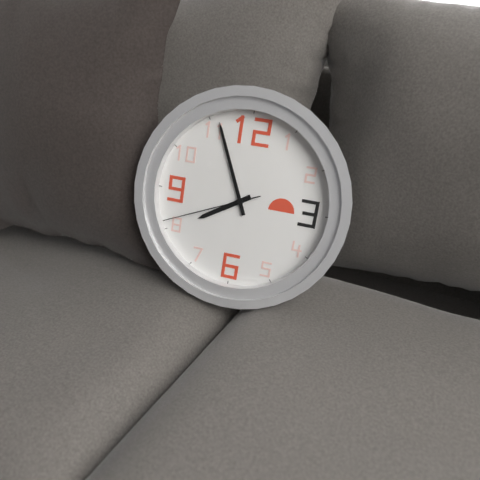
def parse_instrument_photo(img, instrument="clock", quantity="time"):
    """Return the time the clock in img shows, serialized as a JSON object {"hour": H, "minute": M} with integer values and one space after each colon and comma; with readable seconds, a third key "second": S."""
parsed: {"hour": 7, "minute": 56, "second": 41}
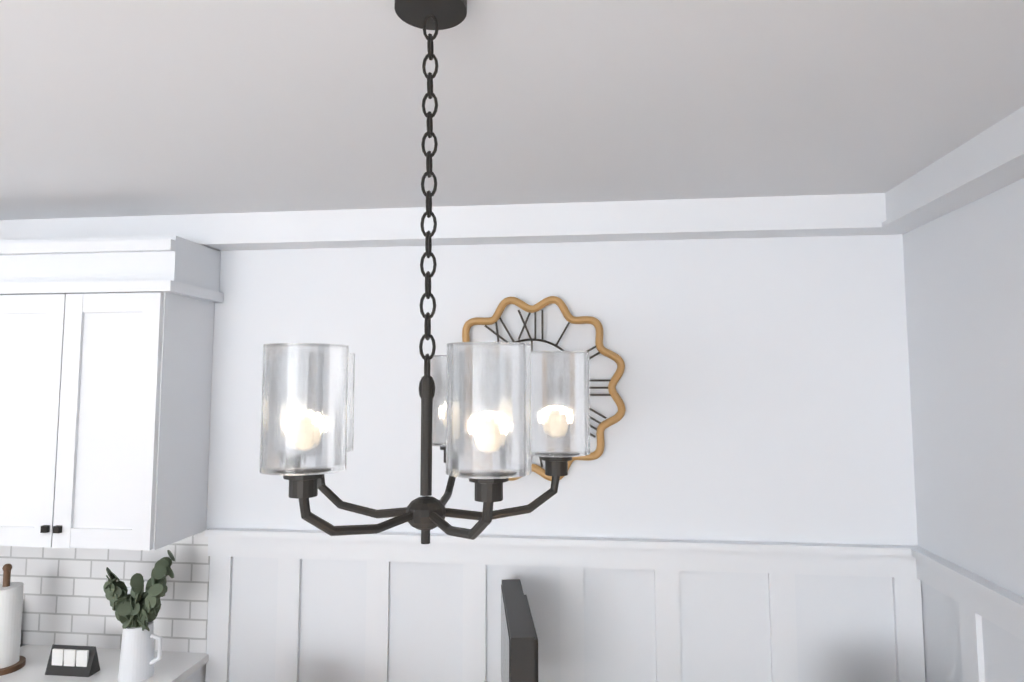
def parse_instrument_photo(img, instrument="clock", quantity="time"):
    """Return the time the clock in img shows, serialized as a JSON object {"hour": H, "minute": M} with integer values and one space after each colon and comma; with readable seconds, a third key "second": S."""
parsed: {"hour": 9, "minute": 6}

- - -

*TASK PROMPT:*
Change every "parsed" in the material to "result", leaving everything else as it is, and reproduce the material without the pictures.

*TASK RESPONSE:*
def parse_instrument_photo(img, instrument="clock", quantity="time"):
    """Return the time the clock in img shows, serialized as a JSON object {"hour": H, "minute": M} with integer values and one space after each colon and comma; with readable seconds, a third key "second": S."""
result: {"hour": 7, "minute": 56, "second": 41}
def parse_instrument_photo(img, instrument="clock", quantity="time"):
    """Return the time the clock in img shows, serialized as a JSON object {"hour": H, "minute": M} with integer values and one space after each colon and comma; with readable seconds, a third key "second": S."""
result: {"hour": 9, "minute": 6}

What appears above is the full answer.